Another guest post, of sorts: the response that I got from US Senator Kelly Ayotte to my letter. The Op-Ed she references was in the Concord Monitor, and reprinted in several local outlets; it does not say much more than she said below. 


Thank you for contacting me regarding the recent debate on the Senate floor about preventing gun violence in our country.  I appreciate hearing from you.

Regardless of false attacks you may have seen, I support effective criminal background checks.  Having spent my career prosecuting violent criminals and serving for five years as New Hampshire’s attorney general, I am deeply committed to preventing violence.  From my experience working with law enforcement officials and prosecutors, I know how important it is to have laws that work and to enforce the laws that are already on the books.

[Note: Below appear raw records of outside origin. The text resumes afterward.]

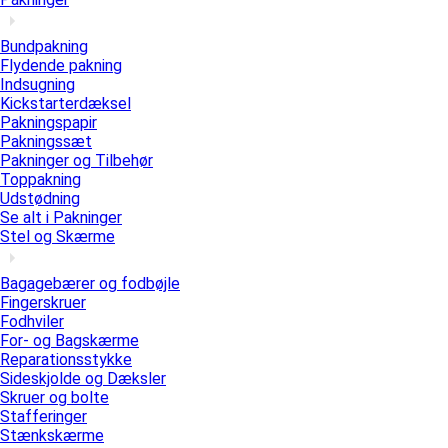
Bundpakning
Flydende pakning
Indsugning
Kickstarterdæksel
Pakningspapir
Pakningssæt
Pakninger og Tilbehør
Toppakning
Udstødning
Se alt i Pakninger
Stel og Skærme
Bagagebærer og fodbøjle
Fingerskruer
Fodhviler
For- og Bagskærme
Reparationsstykke
Sideskjolde og Dæksler
Skruer og bolte
Stafferinger
Stænkskærme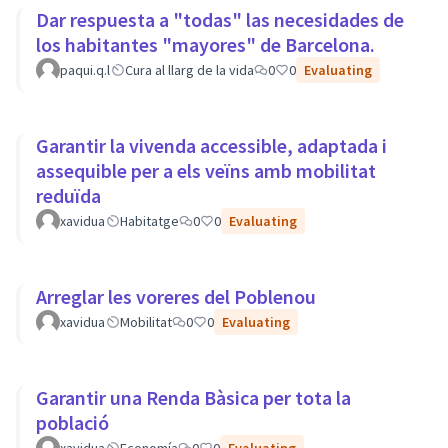
Dar respuesta a "todas" las necesidades de
los habitantes "mayores" de Barcelona.
paqui.q.l
Cura al llarg de la vida
0
0
Evaluating
Garantir la vivenda accessible, adaptada i
assequible per a els veïns amb mobilitat
reduïda
xavidua
Habitatge
0
0
Evaluating
Arreglar les voreres del Poblenou
xavidua
Mobilitat
0
0
Evaluating
Garantir una Renda Bàsica per tota la
població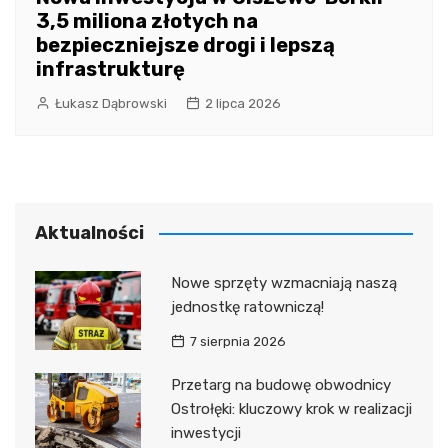
3,5 miliona złotych na
bezpieczniejsze drogi i lepszą
infrastrukturę
Łukasz Dąbrowski
2 lipca 2026
Aktualności
Nowe sprzęty wzmacniają naszą
jednostkę ratowniczą!
7 sierpnia 2026
Przetarg na budowę obwodnicy
Ostrołęki: kluczowy krok w realizacji
inwestycji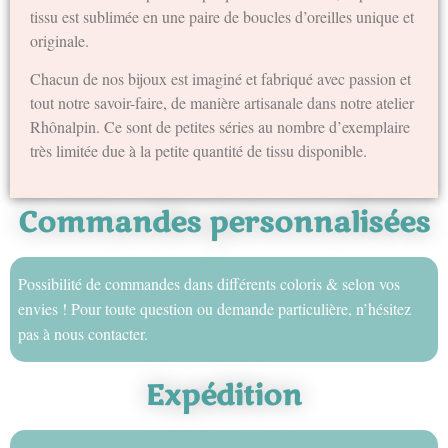
tissu est sublimée en une paire de boucles d’oreilles unique et
originale.
Chacun de nos bijoux est imaginé et fabriqué avec passion et
tout notre savoir-faire, de manière artisanale dans notre atelier
Rhônalpin. Ce sont de petites séries au nombre d’exemplaire
très limitée due à la petite quantité de tissu disponible.
Commandes personnalisées
Possibilité de commandes dans différents coloris & selon vos
envies ! Pour toute question ou demande particulière, n’hésitez
pas à nous contacter.
Expédition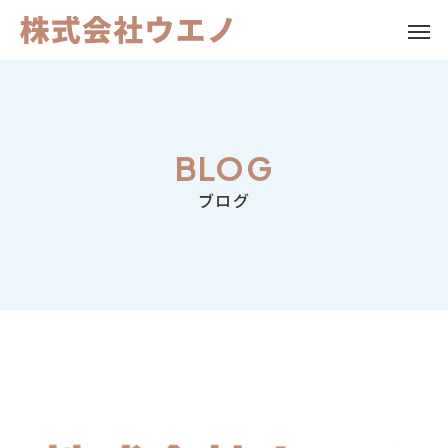
BLOG
Warning
Warning
/home/c2319974/publi
/home/c2319974/publi
ブログ
Warning
Warning
/home/c2319974/public_html/iekaitai-ueno.com/wp-c
/home/c2319974/public_html/iekaitai-ueno.com/wp-c
Warning
/home/c2319974/publi
Warning
content/themes/anthem_tcd083/functions/menu.php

The Manchin-Toomey legislation would have expanded the current background check system – a broken system that the government is not fully enforcing.  For example, in 2010, the Bureau of Alcohol, Tobacco and Firearms was referred 76,412 National Instant Criminal Background Check System (NICS) denials, about two-thirds of which were based on the applicant being a felon or fugitive from justice.  Of those, charges were brought in only 44 cases – and resulted in just 13 successful prosecutions.

Even if the current background check system was expanded, it’s important to note that a May 2013 Department of Justice report found that less than one percent of state prison inmates who possessed a gun when they committed their offense obtained the firearm at a gun show, and only about 10 percent of state prison inmates obtained their firearm from a licensed firearm dealer.  In many cases, criminals find alternate methods to obtain firearms.  In fact, 40 percent of state prison inmates who possessed a gun when they committed their offense obtained their firearm from an illegal source such as through a drug deal, theft, or the black market, and that is why we need rigorous prosecution of gun-related crimes.

In my view, we shouldn’t be expanding a flawed system.  We should focus on fixing the broken system and fully enforcing the law.  That is why I voted for legislation, that had bipartisan support, to fix the current background check system.  The Protecting Communities and Preserving the Second Amendment Act would have strengthened the background check system, addressed mental health gaps, boosted resources to improve school safety, criminalized gun trafficking and straw purchasing, and increased prosecutions of gun-related violence.

Given the connection between mental illness and the horrific tragedies at Newtown, Aurora, and Virginia Tech, I also cosponsored and voted for the Mental Health Awareness and Improvement Act.  This bipartisan measure includes provisions of legislation I helped introduce that seek to improve mental health first aid training and increase the effectiveness of mental health care across the nation.  This amendment passed the Senate overwhelmingly by a vote of 95 to 2.

I understand and appreciate that New Hampshire citizens have strong and diverse views on how to prevent gun violence, but we all share a common desire to prevent tragedies like the one that occurred in Newtown.  I hope you’ll take the time to read my attached op-ed, which further explains how I voted and why.

Please be assured that I will continue my efforts to prevent violence, enforce and improve our broken background check system, strengthen mental health services, and increase school safety – while protecting the constitutional rights of law-abiding citizens.

Again, thank you for taking the time to contact me.  As your Senator, it is important for me to hear from you regarding the current issues affecting New Hampshire and our nation.  Please do not hesitate to be in touch again if I may be of further assistance.

Kelly A. Ayotte
U. S. Senator


At first glance, this is a simple bait-and-switch; a semantic tangle in which she tries to make herself look better.  A few things jump out, however:

1) expanding mental health services, while necessary for this and so very many other reasons, is not by any means a reason to vote against background checks.  To try to turn the entire conversation onto that one topic is to actually do a disservice to most Americans who are dealing with mental health issues: it equates those issues with violence, which is totally fallacious in most cases.  But it does distract from the conversation about gun legislation.

2) the legislation which she references, that would “fix” the “broken” system, would not have required background check expansion or closed any of the existing loopholes.  It tried to turn the conversation to mental health again, allocated resources to put armed guards in schools (like Columbine had), and reiterated that it is illegal to possess and illegally-obtained gun.  It had the full backing of the NRA.

3) It is disingenuous to suggest that requiring background checks for all gun purchases, and enforcing that law, would not fix the problem this country has with gun violence.  No one has ever said that it would.  No one solution is going to do that.  That does not mean that we should not do all the little things that are going to bring the number of gun-related deaths down. 

4) at least, in these responses, Senator Ayotte did not call upon the argument that she has often deployed in local Town Hall meetings; of fear mongering and suggesting that Manchin-Toomey would create a national registry of gun owners.  That is a blatant lie, as the legislation was specifically written to do just the opposite.  It seems that she, at least, was smart enough not to let those lies go into print.